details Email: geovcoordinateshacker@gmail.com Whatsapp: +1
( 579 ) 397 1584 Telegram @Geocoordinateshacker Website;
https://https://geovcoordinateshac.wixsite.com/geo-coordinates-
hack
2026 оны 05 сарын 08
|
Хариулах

● ● ● ● ● ● ●

■ EXERCISE: Output all of the listing exactly as written.

■ PROBLEM SOLUTION:
details Email: geovcoordinateshacker@gmail.com Whatsapp: +1
( 579 ) 397 1584 Telegram @Geocoordinateshacker Website;
https://https://geovcoordinateshac.wixsite.com/geo-coordinates-
hack
2026 оны 05 сарын 08
|
Хариулах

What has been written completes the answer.